The strained two-decade marriage of Renault SA and Nissan Motor Co. is about to get a fresh start.
Within hours, the two main antagonists in the crisis that’s paralyzed the world’s biggest automotive alliance have said they’re leaving the stage. Carlos Ghosn, 64, resigned as chairman and chief executive officer of Renault, which finally cast the auto-industry luminary aside -- more than two months after he was jailed in Japan on allegations of financial misdeeds.
In an unexpected twist, Nissan CEO Hiroto Saikawa, a former protege of Ghosn who led the charge against his former boss, said he too intends to step down.
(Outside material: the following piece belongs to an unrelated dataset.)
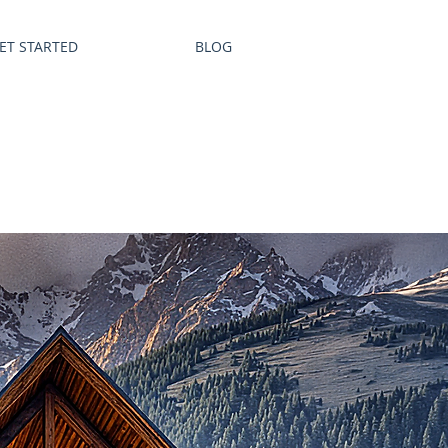
ET STARTED
BLOG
The 65-year-old is ready to “pass the baton” in coming months after taking care of his top priority -- reforming the poor governance he says weakened the Japanese carmaker.
Renault’s decision to abandon its leader, and the prospect that Saikawa could soon hand over the reins, may help remove some of the mistrust that’s built up on both sides of the Franco-Japanese alliance. Before his arrest, Ghosn’s chairmanship at the companies kept a lid on tension and prevented clashes from bursting into view. Now it will be up to an outgoing Saikawa and Jean-Dominique Senard, the 65-year-old Michelin CEO named by Renault on Thursday to take over as chairman and manage the French carmaker’s relationship with Nissan and with the alliance.
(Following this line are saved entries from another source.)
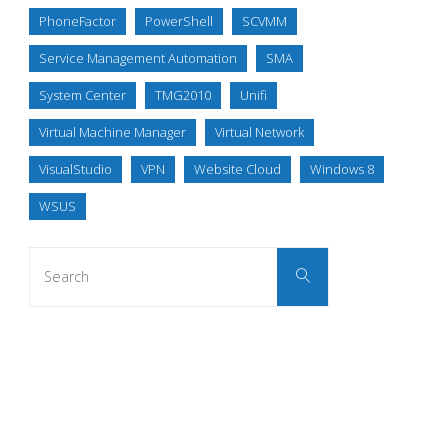
PhoneFactor
PowerShell
SCVMM
Service Management Automation
SMA
System Center
TMG2010
Unifi
Virtual Machine Manager
Virtual Network
VisualStudio
VPN
Website Cloud
Windows 8
WSUS
Search
Search
for: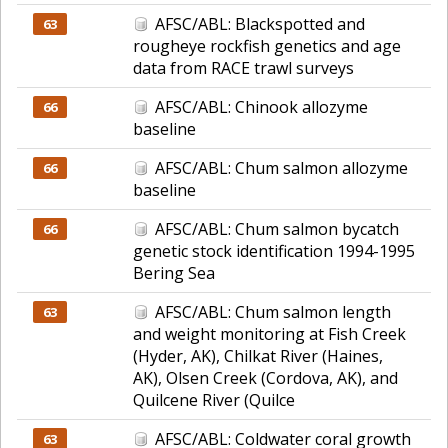
AFSC/ABL: Blackspotted and
63
rougheye rockfish genetics and age
data from RACE trawl surveys
AFSC/ABL: Chinook allozyme
66
baseline
AFSC/ABL: Chum salmon allozyme
66
baseline
AFSC/ABL: Chum salmon bycatch
66
genetic stock identification 1994-1995
Bering Sea
AFSC/ABL: Chum salmon length
63
and weight monitoring at Fish Creek
(Hyder, AK), Chilkat River (Haines,
AK), Olsen Creek (Cordova, AK), and
Quilcene River (Quilce
AFSC/ABL: Coldwater coral growth
63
“It’s not a bad idea that the old team goes and new people come in,” said Pierre Quemener, an analyst at MainFirst Bank AG. “This could be sort of a new beginning, not the end of the alliance.”
Shares of Nissan advanced 2.2% at 10:42 a.m. in Tokyo, trimming the losses since Ghosn’s Nov. 19 shock arrest to about 9%. Renault is down by a similar amount after rising 1.6% on Thursday in Paris.
Senard is backed by France, the most powerful shareholder of Renault. His appointment could mean he will be more open to politicians’ input than Ghosn, who sometimes clashed with the government. The new Renault chairman will join Nissan’s board and is tasked with proposing any changes to the structure of the alliance.
“Hopefully he takes his time to speak with a wide range of people before setting a strategy,” said Janet Lewis, a Tokyo-based analyst with Macquarie Group Ltd. “He needs to gain trust with the leadership of both Nissan and Renault, and needs to ensure he is not being viewed as a mouthpiece for the French government.”
Saikawa praised Senard as “someone I respect fully.” Saikawa told reporters Friday that the two spoke on the phone after Senard’s appointment, and that he told Senard he is looking forward to working together.
However, the Nissan CEO also hinted at potential areas of friction as the two sides attempt to repair their partnership, which also includes smaller Mitsubishi Motors Corp.
The executive said now wasn’t the time to discuss a full merger. He has opposed deeper integration of the carmakers, an idea that’s been pushed by the French government as it gives the appearance of seeking to make permanent France’s more powerful position within the alliance.
Renault owns 43% of Nissan with voting rights. France owns a 15% stake in Renault and has extra voting power, which gives the government an indirect say in decisions that sometimes affect Nissan. Nissan has a 15% non-voting stake in Renault.
“For Nissan, it’s a good thing for the company for Ghosn to be gone,” said Koji Endo, senior analyst at SBI Securities. “But there are many concerns as we can’t see the shape of the alliance.”
Under Ghosn, developers and factories competed for resources and the assignment of new car models, creating a climate of suspicion at times.
The view from Renault is that Nissan has boasted cars with fresher designs and hot-selling crossover vehicles like the X-Trail and the Qashqai, something that the French carmaker required years to replicate. Nissan also pushed into the important Chinese market under Ghosn’s watch, while Renault has little presence there. Nissan relies on Renault for better access to the vast European market.
For all its challenges, the Renault-Nissan alliance is years ahead of other partnerships that are just forming -- Ford Motor Co. and Volkswagen AG, for instance, and Daimler AG and BMW AG, said Demian Flowers, an analyst with Commerzbank AG in London. Automakers are realizing they need to team up to “future proof” the business, he said.
“Right now, it’s very difficult for them to do anything,” Flowers said. “They’re stuck in a stalemate. They should be out looking for other people to join the alliance who they can develop this expensive stuff with. None of that’s going to happen while we’re all sitting having an argument while this guy’s sitting in jail.”